The sides remain far apart on a myriad of issues. Chief among them is the luxury tax threshold — technically known as the competitive balance tax — which levies financial penalties against teams that surpass it. (The Yankees regularly surpass it, though they came in just under last year’s $210 million threshold, a longstanding goal of Steinbrenner’s.)
In its latest proposal, the MLBPA did not move from its previous proposed figures — starting at $238 million and rising to $263 million by the fifth and final year of the contract.
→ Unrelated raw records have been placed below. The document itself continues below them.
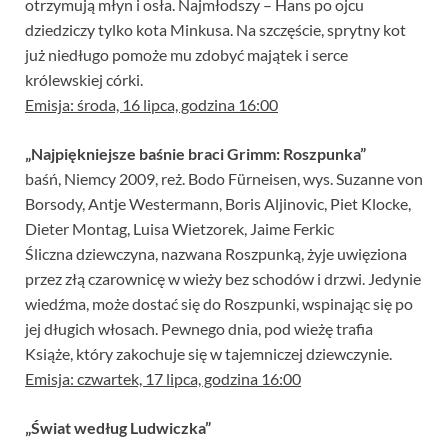
otrzymują młyn i osła. Najmłodszy – Hans po ojcu
dziedziczy tylko kota Minkusa. Na szczęście, sprytny kot
już niedługo pomoże mu zdobyć majątek i serce
królewskiej córki.
Emisja: środa, 16 lipca, godzina 16:00
„Najpiękniejsze baśnie braci Grimm: Roszpunka”
baśń, Niemcy 2009, reż. Bodo Fürneisen, wys. Suzanne von
Borsody, Antje Westermann, Boris Aljinovic, Piet Klocke,
Dieter Montag, Luisa Wietzorek, Jaime Ferkic
Śliczna dziewczyna, nazwana Roszpunką, żyje uwięziona
przez złą czarownicę w wieży bez schodów i drzwi. Jedynie
wiedźma, może dostać się do Roszpunki, wspinając się po
jej długich włosach. Pewnego dnia, pod wieżę trafia
Książe, który zakochuje się w tajemniczej dziewczynie.
Emisja: czwartek, 17 lipca, godzina 16:00
„Świat według Ludwiczka”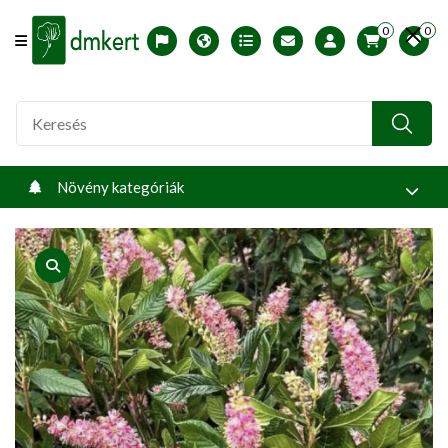
0
0
Offcanvas Menu Open
English version
Télállósági zónák
Nyomtatható ABC árjegyzék
Profilom
Növény kategóriák
product view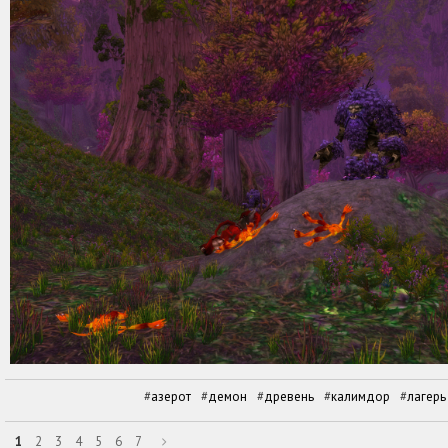
азерот
демон
древень
калимдор
лагерь
1
2
3
4
5
6
7
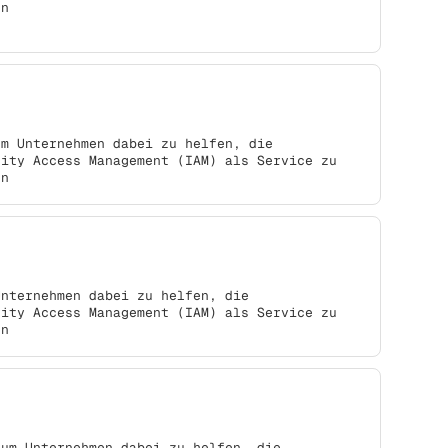
en
um Unternehmen dabei zu helfen, die
tity Access Management (IAM) als Service zu
en
Unternehmen dabei zu helfen, die
tity Access Management (IAM) als Service zu
en
 um Unternehmen dabei zu helfen, die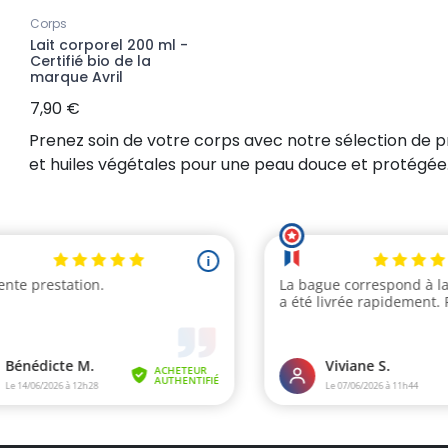
Corps
Lait corporel 200 ml -
Certifié bio de la
marque Avril
7,90 €
Prenez soin de votre corps avec notre sélection de p
et huiles végétales pour une peau douce et protégée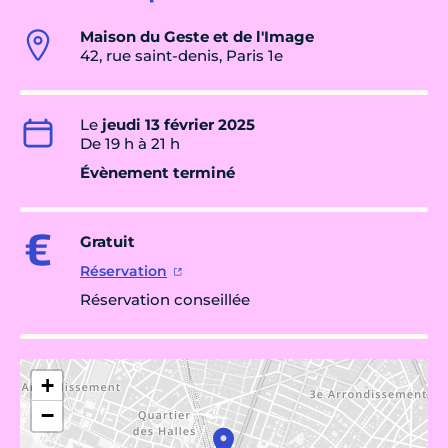
Maison du Geste et de l'Image
42, rue saint-denis, Paris 1e
Le
jeudi 13 février 2025
De 19 h à 21 h
Évènement terminé
Gratuit
Réservation
Réservation conseillée
+
−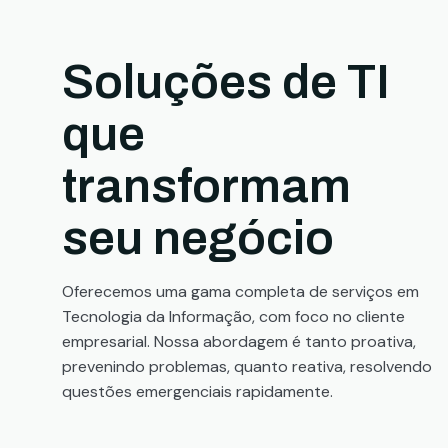
Soluções de TI
que
transformam
seu negócio
Oferecemos uma gama completa de serviços em
Tecnologia da Informação, com foco no cliente
empresarial. Nossa abordagem é tanto proativa,
prevenindo problemas, quanto reativa, resolvendo
questões emergenciais rapidamente.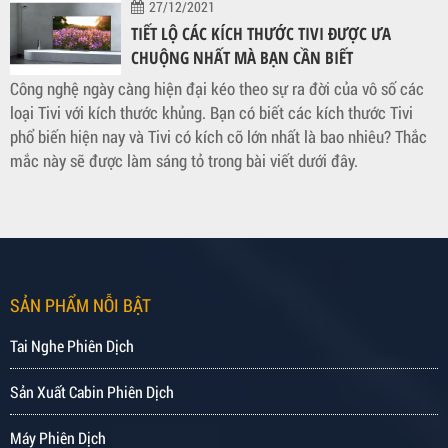
27/12/2021
TIẾT LỘ CÁC KÍCH THƯỚC TIVI ĐƯỢC ƯA
CHUỘNG NHẤT MÀ BẠN CẦN BIẾT
Công nghệ ngày càng hiện đại kéo theo sự ra đời của vô số các
loại Tivi với kích thước khủng. Bạn có biết các kích thước Tivi
phổ biến hiện nay và Tivi có kích cỡ lớn nhất là bao nhiêu? Thắc
mắc này sẽ được làm sáng tỏ trong bài viết dưới đây.
SẢN PHẨM NỖI BẬT
Tai Nghe Phiên Dịch
Sản Xuất Cabin Phiên Dịch
Máy Phiên Dịch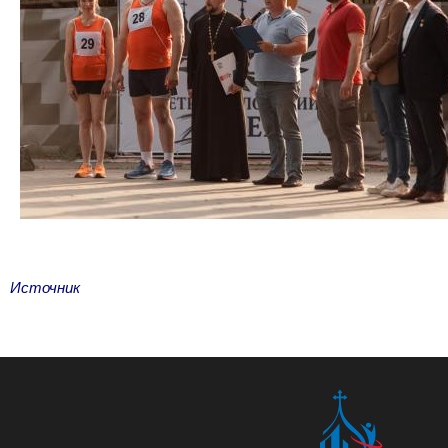
Источник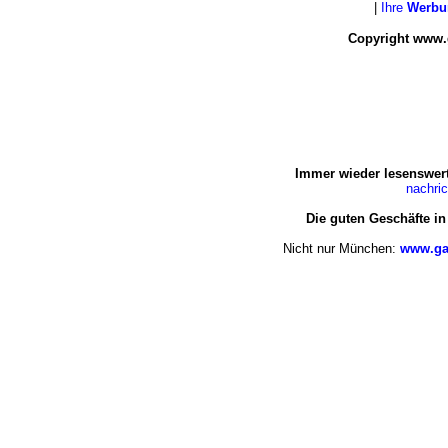
|
Ihre
Werbu
Copyright www.
Immer wieder lesenswert
nachri
Die guten Geschäfte i
Nicht nur München:
www.ga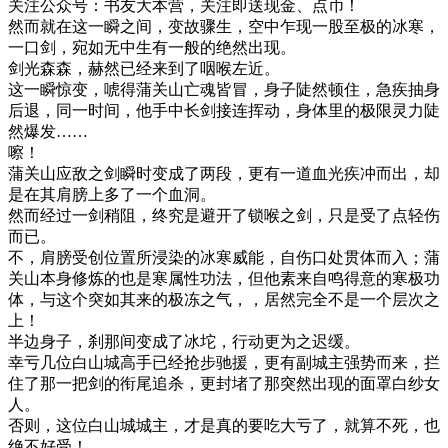
关注公众号：书友大本营，关注即送现金、点币！
然而就在这一瞬之间，变故骤生，空中乍现一股至极的冰寒，
一口剑，宛如无中生有一般的绝然出现。
剑光森森，赫然已经来到了咽喉左近。
这一瞬惊变，唬得蒲关山亡魂皆冒，身子陡然顿住，急疾抽身
后退，同一时间，他手中长剑接连挥动，身体里的极限灵力陡
然爆发……
嚓！
蒲关山应敌之剑瞬时变成了两段，更有一道血光疾冲而出，却
是在其肩膀上多了一个血洞。
然而经过一剑稍阻，终究是避开了锁喉之剑，只是受了点轻伤
而已。
不，肩膀受创位置所浸染的冰寒威能，自伤口处贯体而入；蒲
关山本身修炼的也是寒属性功法，但他素来自鸣得意的寒极功
体，与这个突如其来的极冻之气，，居然完全不是一个层次之
上！
半边身子，刹那间变成了冰坨，行动更为之迟缓。
幸亏几位白山城高手已经抢步驰援，更有副城主强势而来，拦
住了那一把剑的衔尾追杀，更封堵了那突然出现的面罩白纱女
人。
否则，这位白山城城主，才是真的要吃大亏了，就算不死，也
绝不好受！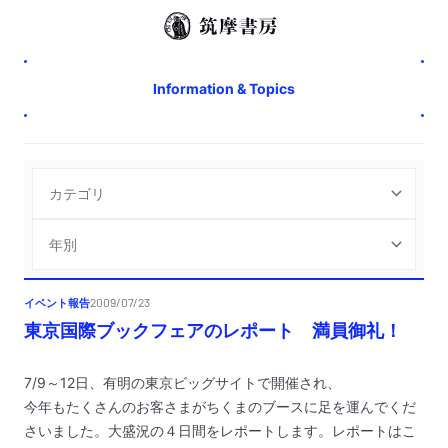
Information & Topics
イベント報告
2009/07/23
東京国際ブックフェアのレポート 満員御礼！
7/9～12日、有明の東京ビッグサイトで開催され、
今年もたくさんのお客さまがちくまのブースに足を運んでくだ
さいました。
大盛況の４日間をレポートします。レポートは
こ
The league hasn’t moved from its threshold of $220 million for the first three years of the deal, raising it to $224 million in the fourth year and $230 million in the fifth.
"This is nothing to shut down the season over, on both sides," Levine said. "This is something that can be compromised as long as people are reasonable and understand what’s doable on each side."
Though multiple people on the management side have said the owners themselves are not united in exactly what they want, thanks to the difference in market size, Levine said that is not the case.
"The owners are pretty united," he said. "They’ve managed to compromise things between themselves, so there is no divide right now. There’s disagreements, but everybody on our side understands that they have to compromise."
Levine also pushed back on the thought that there are owners who are OK with the cancellation of games in April because that’s generally a month in which owners make the least amount of money.
"We’re all sick, sick to lose any games," he said. "We love this game. Losing any games is bad. I mean, each game we lose, we lose a lot of money. Each game the players lose, they lose salary. That’s horrible. That means you go deeper and deeper into the hole and there’s even less money to share. That is an absolute fallacy."